__Problem details__
The result should be the listing below, restated exactly, with its pictures left out.

__Records supplied__
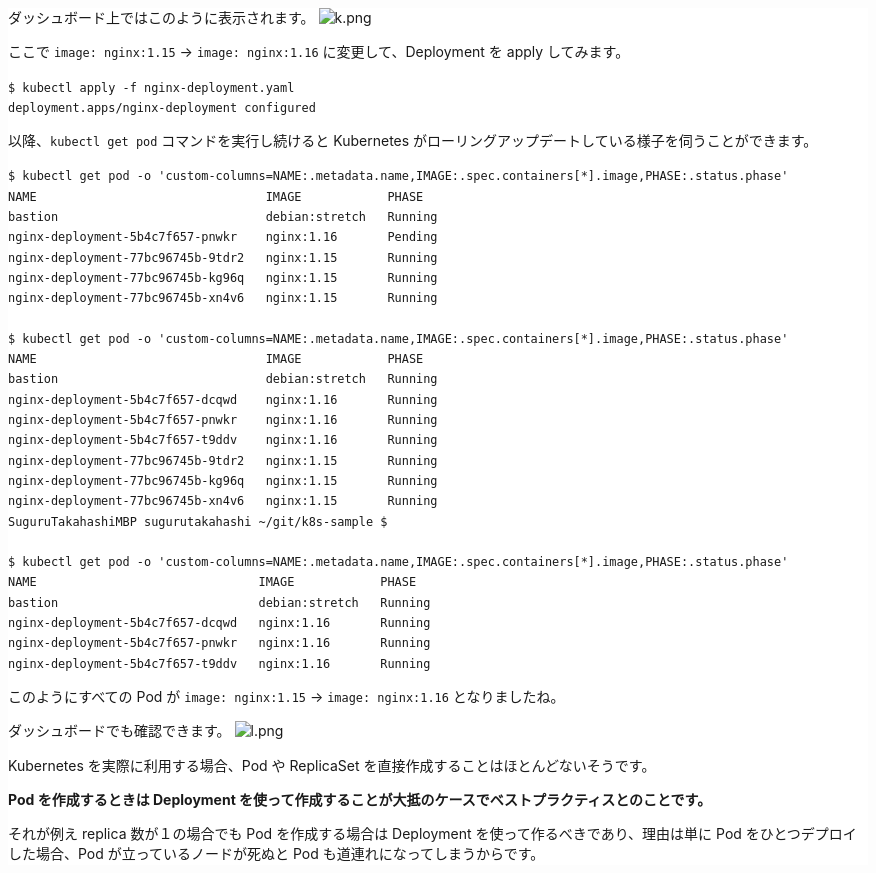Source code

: ダッシュボード上ではこのように表示されます。
![k.png](https://qiita-image-store.s3.ap-northeast-1.amazonaws.com/0/259125/caff7132-92c3-0e00-0606-896961d38d13.png)

ここで `image: nginx:1.15` -> `image: nginx:1.16` に変更して、Deployment を apply してみます。

```
$ kubectl apply -f nginx-deployment.yaml
deployment.apps/nginx-deployment configured
```

以降、`kubectl get pod` コマンドを実行し続けると Kubernetes がローリングアップデートしている様子を伺うことができます。

```
$ kubectl get pod -o 'custom-columns=NAME:.metadata.name,IMAGE:.spec.containers[*].image,PHASE:.status.phase'
NAME                                IMAGE            PHASE
bastion                             debian:stretch   Running
nginx-deployment-5b4c7f657-pnwkr    nginx:1.16       Pending
nginx-deployment-77bc96745b-9tdr2   nginx:1.15       Running
nginx-deployment-77bc96745b-kg96q   nginx:1.15       Running
nginx-deployment-77bc96745b-xn4v6   nginx:1.15       Running

$ kubectl get pod -o 'custom-columns=NAME:.metadata.name,IMAGE:.spec.containers[*].image,PHASE:.status.phase'
NAME                                IMAGE            PHASE
bastion                             debian:stretch   Running
nginx-deployment-5b4c7f657-dcqwd    nginx:1.16       Running
nginx-deployment-5b4c7f657-pnwkr    nginx:1.16       Running
nginx-deployment-5b4c7f657-t9ddv    nginx:1.16       Running
nginx-deployment-77bc96745b-9tdr2   nginx:1.15       Running
nginx-deployment-77bc96745b-kg96q   nginx:1.15       Running
nginx-deployment-77bc96745b-xn4v6   nginx:1.15       Running
SuguruTakahashiMBP sugurutakahashi ~/git/k8s-sample $

$ kubectl get pod -o 'custom-columns=NAME:.metadata.name,IMAGE:.spec.containers[*].image,PHASE:.status.phase'
NAME                               IMAGE            PHASE
bastion                            debian:stretch   Running
nginx-deployment-5b4c7f657-dcqwd   nginx:1.16       Running
nginx-deployment-5b4c7f657-pnwkr   nginx:1.16       Running
nginx-deployment-5b4c7f657-t9ddv   nginx:1.16       Running
```

このようにすべての Pod が `image: nginx:1.15` -> `image: nginx:1.16` となりましたね。

ダッシュボードでも確認できます。
![l.png](https://qiita-image-store.s3.ap-northeast-1.amazonaws.com/0/259125/2e623fca-777c-3f93-25ad-5e40dc8f7e34.png)

Kubernetes を実際に利用する場合、Pod や ReplicaSet を直接作成することはほとんどないそうです。

**Pod を作成するときは Deployment を使って作成することが大抵のケースでベストプラクティスとのことです。**

それが例え replica 数が１の場合でも Pod を作成する場合は Deployment を使って作るべきであり、理由は単に Pod をひとつデプロイした場合、Pod が立っているノードが死ぬと Pod も道連れになってしまうからです。
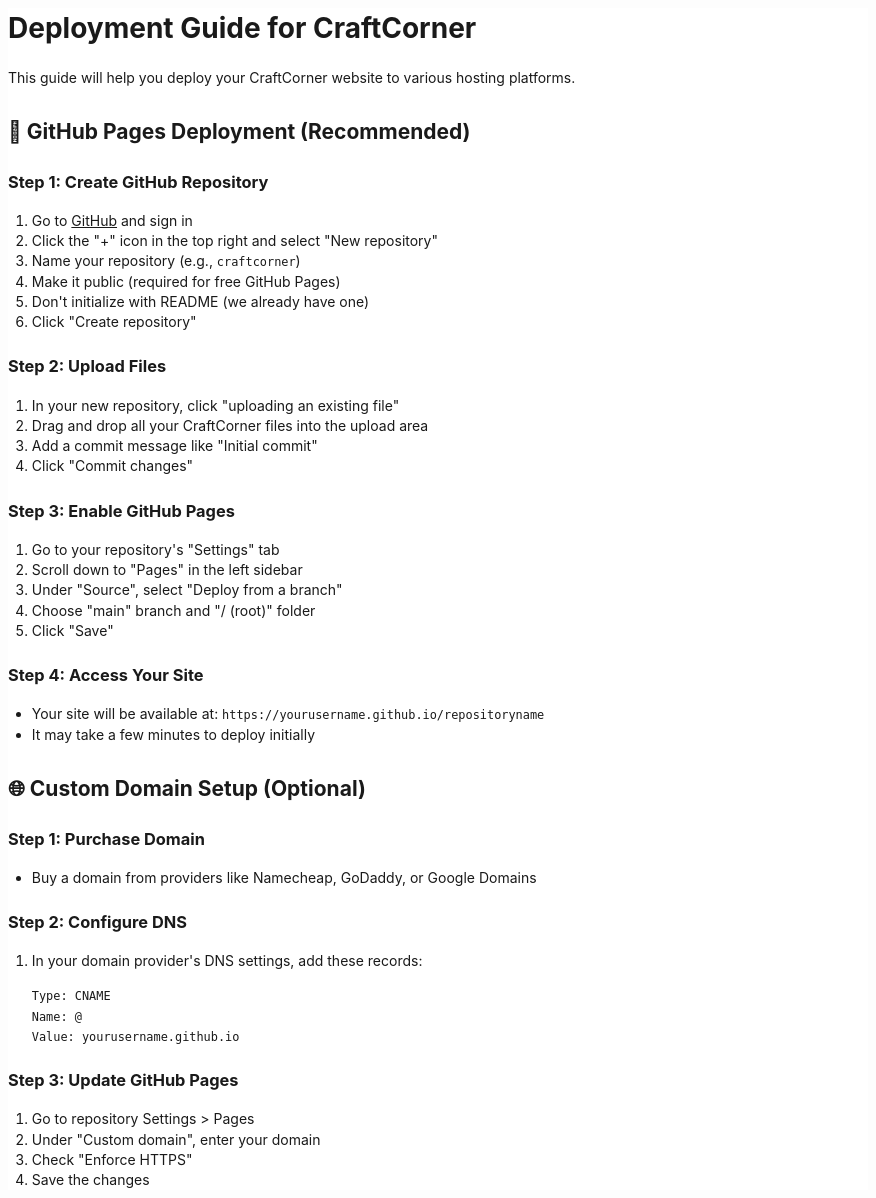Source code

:# Deployment Guide for CraftCorner

This guide will help you deploy your CraftCorner website to various hosting platforms.

## 🚀 GitHub Pages Deployment (Recommended)

### Step 1: Create GitHub Repository
1. Go to [GitHub](https://github.com) and sign in
2. Click the "+" icon in the top right and select "New repository"
3. Name your repository (e.g., `craftcorner`)
4. Make it public (required for free GitHub Pages)
5. Don't initialize with README (we already have one)
6. Click "Create repository"

### Step 2: Upload Files
1. In your new repository, click "uploading an existing file"
2. Drag and drop all your CraftCorner files into the upload area
3. Add a commit message like "Initial commit"
4. Click "Commit changes"

### Step 3: Enable GitHub Pages
1. Go to your repository's "Settings" tab
2. Scroll down to "Pages" in the left sidebar
3. Under "Source", select "Deploy from a branch"
4. Choose "main" branch and "/ (root)" folder
5. Click "Save"

### Step 4: Access Your Site
- Your site will be available at: `https://yourusername.github.io/repositoryname`
- It may take a few minutes to deploy initially

## 🌐 Custom Domain Setup (Optional)

### Step 1: Purchase Domain
- Buy a domain from providers like Namecheap, GoDaddy, or Google Domains

### Step 2: Configure DNS
1. In your domain provider's DNS settings, add these records:
   ```
   Type: CNAME
   Name: @
   Value: yourusername.github.io
   ```

### Step 3: Update GitHub Pages
1. Go to repository Settings > Pages
2. Under "Custom domain", enter your domain
3. Check "Enforce HTTPS"
4. Save the changes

__Response area__
Source code

: ダッシュボード上ではこのように表示されます。
![k.png](https://qiita-image-store.s3.ap-northeast-1.amazonaws.com/0/259125/caff7132-92c3-0e00-0606-896961d38d13.png)

ここで `image: nginx:1.15` -> `image: nginx:1.16` に変更して、Deployment を apply してみます。

```
$ kubectl apply -f nginx-deployment.yaml
deployment.apps/nginx-deployment configured
```

以降、`kubectl get pod` コマンドを実行し続けると Kubernetes がローリングアップデートしている様子を伺うことができます。

```
$ kubectl get pod -o 'custom-columns=NAME:.metadata.name,IMAGE:.spec.containers[*].image,PHASE:.status.phase'
NAME                                IMAGE            PHASE
bastion                             debian:stretch   Running
nginx-deployment-5b4c7f657-pnwkr    nginx:1.16       Pending
nginx-deployment-77bc96745b-9tdr2   nginx:1.15       Running
nginx-deployment-77bc96745b-kg96q   nginx:1.15       Running
nginx-deployment-77bc96745b-xn4v6   nginx:1.15       Running

$ kubectl get pod -o 'custom-columns=NAME:.metadata.name,IMAGE:.spec.containers[*].image,PHASE:.status.phase'
NAME                                IMAGE            PHASE
bastion                             debian:stretch   Running
nginx-deployment-5b4c7f657-dcqwd    nginx:1.16       Running
nginx-deployment-5b4c7f657-pnwkr    nginx:1.16       Running
nginx-deployment-5b4c7f657-t9ddv    nginx:1.16       Running
nginx-deployment-77bc96745b-9tdr2   nginx:1.15       Running
nginx-deployment-77bc96745b-kg96q   nginx:1.15       Running
nginx-deployment-77bc96745b-xn4v6   nginx:1.15       Running
SuguruTakahashiMBP sugurutakahashi ~/git/k8s-sample $

$ kubectl get pod -o 'custom-columns=NAME:.metadata.name,IMAGE:.spec.containers[*].image,PHASE:.status.phase'
NAME                               IMAGE            PHASE
bastion                            debian:stretch   Running
nginx-deployment-5b4c7f657-dcqwd   nginx:1.16       Running
nginx-deployment-5b4c7f657-pnwkr   nginx:1.16       Running
nginx-deployment-5b4c7f657-t9ddv   nginx:1.16       Running
```

このようにすべての Pod が `image: nginx:1.15` -> `image: nginx:1.16` となりましたね。

ダッシュボードでも確認できます。
![l.png](https://qiita-image-store.s3.ap-northeast-1.amazonaws.com/0/259125/2e623fca-777c-3f93-25ad-5e40dc8f7e34.png)

Kubernetes を実際に利用する場合、Pod や ReplicaSet を直接作成することはほとんどないそうです。

**Pod を作成するときは Deployment を使って作成することが大抵のケースでベストプラクティスとのことです。**

それが例え replica 数が１の場合でも Pod を作成する場合は Deployment を使って作るべきであり、理由は単に Pod をひとつデプロイした場合、Pod が立っているノードが死ぬと Pod も道連れになってしまうからです。
Source code

:# Deployment Guide for CraftCorner

This guide will help you deploy your CraftCorner website to various hosting platforms.

## 🚀 GitHub Pages Deployment (Recommended)

### Step 1: Create GitHub Repository
1. Go to [GitHub](https://github.com) and sign in
2. Click the "+" icon in the top right and select "New repository"
3. Name your repository (e.g., `craftcorner`)
4. Make it public (required for free GitHub Pages)
5. Don't initialize with README (we already have one)
6. Click "Create repository"

### Step 2: Upload Files
1. In your new repository, click "uploading an existing file"
2. Drag and drop all your CraftCorner files into the upload area
3. Add a commit message like "Initial commit"
4. Click "Commit changes"

### Step 3: Enable GitHub Pages
1. Go to your repository's "Settings" tab
2. Scroll down to "Pages" in the left sidebar
3. Under "Source", select "Deploy from a branch"
4. Choose "main" branch and "/ (root)" folder
5. Click "Save"

### Step 4: Access Your Site
- Your site will be available at: `https://yourusername.github.io/repositoryname`
- It may take a few minutes to deploy initially

## 🌐 Custom Domain Setup (Optional)

### Step 1: Purchase Domain
- Buy a domain from providers like Namecheap, GoDaddy, or Google Domains

### Step 2: Configure DNS
1. In your domain provider's DNS settings, add these records:
   ```
   Type: CNAME
   Name: @
   Value: yourusername.github.io
   ```

### Step 3: Update GitHub Pages
1. Go to repository Settings > Pages
2. Under "Custom domain", enter your domain
3. Check "Enforce HTTPS"
4. Save the changes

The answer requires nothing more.